I took a day off from work today -- you've got to do that, every so often, to keep your sanity, and I don't want to end up with all of my vacation time back-loaded in the year like 2010 -- so I took the opportunity to go to my favorite local indy store, the Montclair Book Center, for what was the first time in nearly a year.
I grabbed a couple of books for my sons -- probably both for Thing 2 -- and more for myself. Nothing that I was actually looking for was there -- that's one of the perils of being so plugged into publishing; anything you want isn't likely to be right at hand -- so this is an interesting example of what I get when I don't get what I want:
The Upside of Irrationality by Dan Ariely, one of those hugely popular bestsellers that I read, once in a while, in hopes that they're not as least-common-denominator as my snobbish heart always assumes they are. (For example, recently I started reading a massively popular nonfiction book from the past decade -- which I'm never going to name, since it's in the business space and my employer might some day try to woo the author over to us -- and found it not just trite and badly written, as expected, but actively stupid and afflicted by terminal "pump up your thesis to Explaining Everything status" disease, so I gave up on it in less than a day and will never speak of it again.) I also have the vague sense that I read a good review (or maybe mention) of Upside, possibly in the Times Book Review. Assuming I find time to read it, I'll report back.
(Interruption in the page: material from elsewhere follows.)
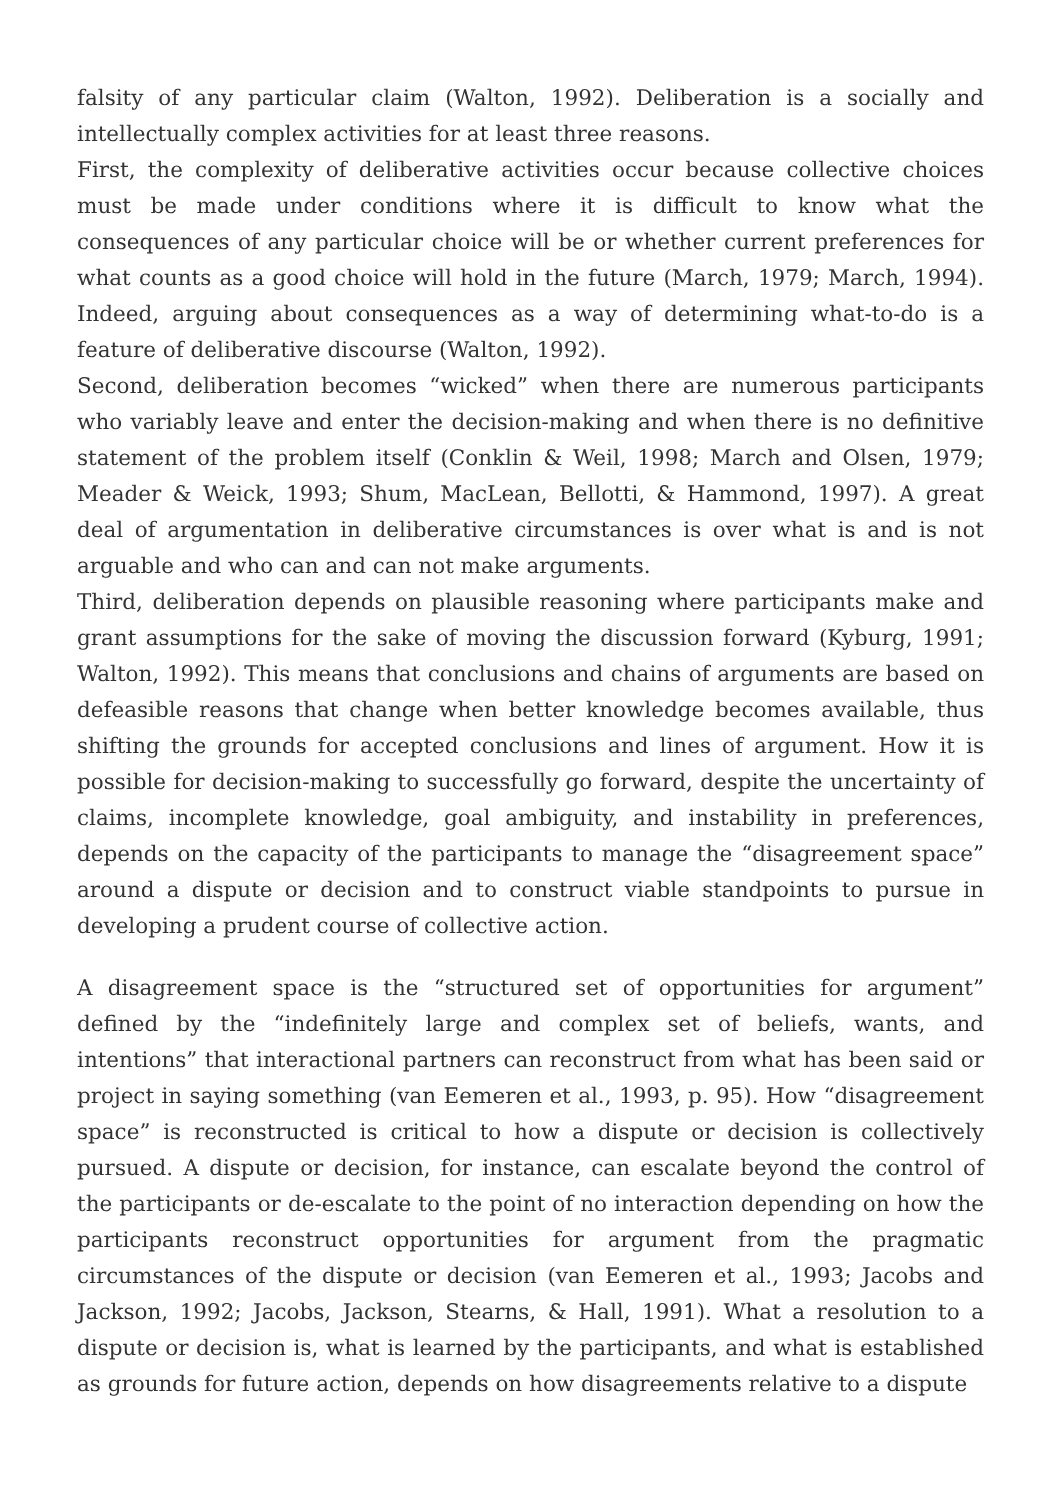falsity of any particular claim (Walton, 1992). Deliberation is a socially and intellectually complex activities for at least three reasons.
First, the complexity of deliberative activities occur because collective choices must be made under conditions where it is difficult to know what the consequences of any particular choice will be or whether current preferences for what counts as a good choice will hold in the future (March, 1979; March, 1994). Indeed, arguing about consequences as a way of determining what-to-do is a feature of deliberative discourse (Walton, 1992).
Second, deliberation becomes “wicked” when there are numerous participants who variably leave and enter the decision-making and when there is no definitive statement of the problem itself (Conklin & Weil, 1998; March and Olsen, 1979; Meader & Weick, 1993; Shum, MacLean, Bellotti, & Hammond, 1997). A great deal of argumentation in deliberative circumstances is over what is and is not arguable and who can and can not make arguments.
Third, deliberation depends on plausible reasoning where participants make and grant assumptions for the sake of moving the discussion forward (Kyburg, 1991; Walton, 1992). This means that conclusions and chains of arguments are based on defeasible reasons that change when better knowledge becomes available, thus shifting the grounds for accepted conclusions and lines of argument. How it is possible for decision-making to successfully go forward, despite the uncertainty of claims, incomplete knowledge, goal ambiguity, and instability in preferences, depends on the capacity of the participants to manage the “disagreement space” around a dispute or decision and to construct viable standpoints to pursue in developing a prudent course of collective action.
A disagreement space is the “structured set of opportunities for argument” defined by the “indefinitely large and complex set of beliefs, wants, and intentions” that interactional partners can reconstruct from what has been said or project in saying something (van Eemeren et al., 1993, p. 95). How “disagreement space” is reconstructed is critical to how a dispute or decision is collectively pursued. A dispute or decision, for instance, can escalate beyond the control of the participants or de-escalate to the point of no interaction depending on how the participants reconstruct opportunities for argument from the pragmatic circumstances of the dispute or decision (van Eemeren et al., 1993; Jacobs and Jackson, 1992; Jacobs, Jackson, Stearns, & Hall, 1991). What a resolution to a dispute or decision is, what is learned by the participants, and what is established as grounds for future action, depends on how disagreements relative to a dispute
Kiss & Tell, a graphic memoir by a woman who styles herself MariNaomi (she's from California, where such things are apparently required). I'd never heard of it before, but graphic novels are always quick to read, so it's easy to at least try to keep up with everything. And I do like to encourage "real" publishers (this one's from Harper) to keep publishing comics-style books.
Did you know there was a graphic novel adaptation of Allen Ginsburg's long poem Howl by the cartoonist Eric Drooker? I think I vaguely knew about it, but I couldn't prove it if I had to. But when the book was in front of me, how could I not buy it? I've never read Howl, I'm badly read in the Beats to begin with, so what the hell.
Penny Arcade, Vol. 6: The Halls Below, as always by Jerry Holkins and Mike Krahulik. I've mostly stopped buying collections of strip comics -- both web and newspaper -- unless there's "bonus content" of some kind, since just about all of them are freely available online. (Not that I ever go back and read six months of some strip online, though -- at least, not on purpose, since I got sucked into a string of PvPs from about 2005 last week -- so this is more of a complaint in theory.) But this book does have comments on all of the strips -- which are also old enough (2005) to make them of almost historical interest -- and it was there, so I got it.
And last was The New Yorker On the Money, a big collection of cartoons about economic matters culled from the vast catalog of the magazine. (They've done at least one similar book earlier, since I read the other one -- and I think I've read two of them.) If there's ever a future book like this, there's a decent chance it would come from my employer -- for boring contractual-relationship reasons -- so I'm going to pretend that I bought this for research purposes.